Tuesday 22 December 2009

HISTORICAL FICTION REVIEW: The Burning Land - Bernard Cornwell

BOOK BLURB:

The latest in the bestselling Alfred series from number one historical novelist, Bernard Cornwell. In the last years of the ninth century, King Alfred of Wessex is in failing health, and his heir is an untested youth. The Danes, who have failed so many times to conquer Wessex, smell opportunity! First comes Harald Bloodhair, a savage warrior leading a Viking horde, who is encouraged to cruelty by his woman, Skade. But Alfred still has the services of Uhtred, his unwilling warlord, who leads Harald into a trap and, at Farnham in Surrey, inflicts one of the greatest defeats the Vikings were ever to suffer. This novel, the fifth in the magnificent series of England's history tells of the final assaults on Alfred's Wessex, that Wessex survived to become England is because men like Uhtred defeated an enemy feared throughout Christendom.


REVIEW:

OK, I’m going to hold my hands up here. I’m a huge fan of Bernard’s writing and I’ve really fallen for this series set in the time of Alfred and told from the perspective of one of Bernard’s ancestors. What you get is full tilt no hold barred combative fiction from the very get go. It’s a cracking series and if I’m honest perhaps my favourite to date. How can I tell?

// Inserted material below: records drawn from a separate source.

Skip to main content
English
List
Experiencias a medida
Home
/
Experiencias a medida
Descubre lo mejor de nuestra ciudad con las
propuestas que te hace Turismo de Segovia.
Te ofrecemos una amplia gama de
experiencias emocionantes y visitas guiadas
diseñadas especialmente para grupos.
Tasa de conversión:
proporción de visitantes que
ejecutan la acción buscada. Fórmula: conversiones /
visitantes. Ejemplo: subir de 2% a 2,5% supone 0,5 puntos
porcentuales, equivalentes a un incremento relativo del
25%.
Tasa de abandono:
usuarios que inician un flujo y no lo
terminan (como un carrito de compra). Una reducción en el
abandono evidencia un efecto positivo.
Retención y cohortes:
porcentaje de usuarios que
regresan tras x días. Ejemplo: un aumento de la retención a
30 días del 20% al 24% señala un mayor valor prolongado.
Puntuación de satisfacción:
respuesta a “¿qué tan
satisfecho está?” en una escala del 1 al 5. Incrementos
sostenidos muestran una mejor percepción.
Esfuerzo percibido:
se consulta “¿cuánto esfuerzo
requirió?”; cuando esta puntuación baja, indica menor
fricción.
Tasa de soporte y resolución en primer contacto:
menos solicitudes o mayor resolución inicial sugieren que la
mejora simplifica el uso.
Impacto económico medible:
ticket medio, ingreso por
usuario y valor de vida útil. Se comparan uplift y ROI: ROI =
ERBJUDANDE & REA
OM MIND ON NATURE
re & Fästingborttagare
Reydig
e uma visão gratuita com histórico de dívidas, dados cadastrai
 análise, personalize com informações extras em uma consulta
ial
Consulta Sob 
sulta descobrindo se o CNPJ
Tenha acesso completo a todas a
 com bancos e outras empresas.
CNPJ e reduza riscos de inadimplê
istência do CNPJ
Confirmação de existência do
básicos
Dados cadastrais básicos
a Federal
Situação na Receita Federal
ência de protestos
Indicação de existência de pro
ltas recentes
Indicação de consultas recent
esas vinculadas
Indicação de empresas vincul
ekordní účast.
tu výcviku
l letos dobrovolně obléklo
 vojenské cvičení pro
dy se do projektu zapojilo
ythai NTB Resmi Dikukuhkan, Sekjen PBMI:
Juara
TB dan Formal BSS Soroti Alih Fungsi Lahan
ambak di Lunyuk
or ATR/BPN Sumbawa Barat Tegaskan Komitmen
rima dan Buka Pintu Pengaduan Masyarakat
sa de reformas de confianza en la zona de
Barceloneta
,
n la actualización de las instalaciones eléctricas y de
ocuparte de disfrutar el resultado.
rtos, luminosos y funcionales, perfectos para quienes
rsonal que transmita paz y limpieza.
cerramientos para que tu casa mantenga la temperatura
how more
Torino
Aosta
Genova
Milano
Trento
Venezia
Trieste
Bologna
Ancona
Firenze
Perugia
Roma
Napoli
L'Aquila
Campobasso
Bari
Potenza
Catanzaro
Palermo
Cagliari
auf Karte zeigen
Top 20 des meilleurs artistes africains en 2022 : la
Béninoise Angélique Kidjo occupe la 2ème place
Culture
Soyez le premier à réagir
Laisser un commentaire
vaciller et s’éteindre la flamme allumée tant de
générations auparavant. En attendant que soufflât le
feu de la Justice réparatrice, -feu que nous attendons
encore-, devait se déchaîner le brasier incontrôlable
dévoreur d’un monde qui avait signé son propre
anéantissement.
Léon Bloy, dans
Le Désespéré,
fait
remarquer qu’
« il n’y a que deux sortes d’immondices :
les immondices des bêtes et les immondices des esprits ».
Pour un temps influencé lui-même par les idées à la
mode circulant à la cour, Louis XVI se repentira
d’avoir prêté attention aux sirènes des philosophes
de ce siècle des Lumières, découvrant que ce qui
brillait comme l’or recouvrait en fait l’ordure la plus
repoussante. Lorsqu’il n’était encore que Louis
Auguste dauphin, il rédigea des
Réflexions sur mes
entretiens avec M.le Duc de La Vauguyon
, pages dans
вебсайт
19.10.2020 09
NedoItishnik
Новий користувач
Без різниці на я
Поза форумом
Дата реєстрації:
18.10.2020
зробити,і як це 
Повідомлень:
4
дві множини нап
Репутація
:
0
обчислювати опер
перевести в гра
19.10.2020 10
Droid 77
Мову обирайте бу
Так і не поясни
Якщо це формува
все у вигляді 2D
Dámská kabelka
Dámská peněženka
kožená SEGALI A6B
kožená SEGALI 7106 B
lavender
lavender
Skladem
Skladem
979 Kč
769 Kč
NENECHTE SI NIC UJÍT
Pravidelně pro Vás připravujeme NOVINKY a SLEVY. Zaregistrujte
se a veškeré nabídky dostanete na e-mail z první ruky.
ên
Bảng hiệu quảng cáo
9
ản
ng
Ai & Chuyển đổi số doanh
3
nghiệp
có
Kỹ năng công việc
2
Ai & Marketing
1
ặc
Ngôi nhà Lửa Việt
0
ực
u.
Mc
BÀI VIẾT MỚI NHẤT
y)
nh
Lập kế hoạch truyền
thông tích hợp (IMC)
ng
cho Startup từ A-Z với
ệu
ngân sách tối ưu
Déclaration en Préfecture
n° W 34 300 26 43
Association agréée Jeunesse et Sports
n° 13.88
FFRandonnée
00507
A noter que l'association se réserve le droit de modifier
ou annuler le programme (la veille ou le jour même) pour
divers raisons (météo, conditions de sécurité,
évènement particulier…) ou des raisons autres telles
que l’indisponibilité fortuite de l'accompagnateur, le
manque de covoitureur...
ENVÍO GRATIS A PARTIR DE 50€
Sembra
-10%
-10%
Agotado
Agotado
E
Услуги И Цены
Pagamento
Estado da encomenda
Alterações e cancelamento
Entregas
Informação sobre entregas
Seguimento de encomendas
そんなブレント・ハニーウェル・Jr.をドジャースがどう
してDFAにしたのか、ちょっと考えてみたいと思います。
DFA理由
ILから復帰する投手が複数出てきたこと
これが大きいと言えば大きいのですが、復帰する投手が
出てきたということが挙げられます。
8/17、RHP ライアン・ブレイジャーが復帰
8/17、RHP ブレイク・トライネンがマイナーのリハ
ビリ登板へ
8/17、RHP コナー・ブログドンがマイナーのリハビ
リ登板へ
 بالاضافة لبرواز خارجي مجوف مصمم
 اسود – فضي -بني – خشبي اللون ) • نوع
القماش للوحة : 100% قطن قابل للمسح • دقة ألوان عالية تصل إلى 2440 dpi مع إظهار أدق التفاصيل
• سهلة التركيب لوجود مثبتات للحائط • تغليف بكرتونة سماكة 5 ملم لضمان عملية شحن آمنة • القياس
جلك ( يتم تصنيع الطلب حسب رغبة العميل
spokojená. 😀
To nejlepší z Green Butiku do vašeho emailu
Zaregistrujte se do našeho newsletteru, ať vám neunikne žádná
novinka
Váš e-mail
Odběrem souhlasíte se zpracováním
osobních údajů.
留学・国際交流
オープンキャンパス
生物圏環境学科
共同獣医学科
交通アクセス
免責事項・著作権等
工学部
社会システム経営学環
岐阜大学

Well I put this title on the backburner for a while as a novel to cheer me up when I felt down. Not only did it pick me up but it was a tale that I really wished I’d rationed as I just devoured the novel looking up after putting it down to realise the ridiculous time and wondering how best to call in sick for work in a few hours time. Yeah, I know, that’s bad but when a book gets you as much as Cornwell’s writing draws me in, it’s can be painful to put it down especially when you’re right in the midst of battle.

As usual a great offering and one that continues to spread the fame of the warriors from the north. Beautifully told with neither side being portrayed as truly good or evil but the subtle shades of grey it’s a story that will do as much for the Historical Fiction genre as David Gemmell did for fantasy.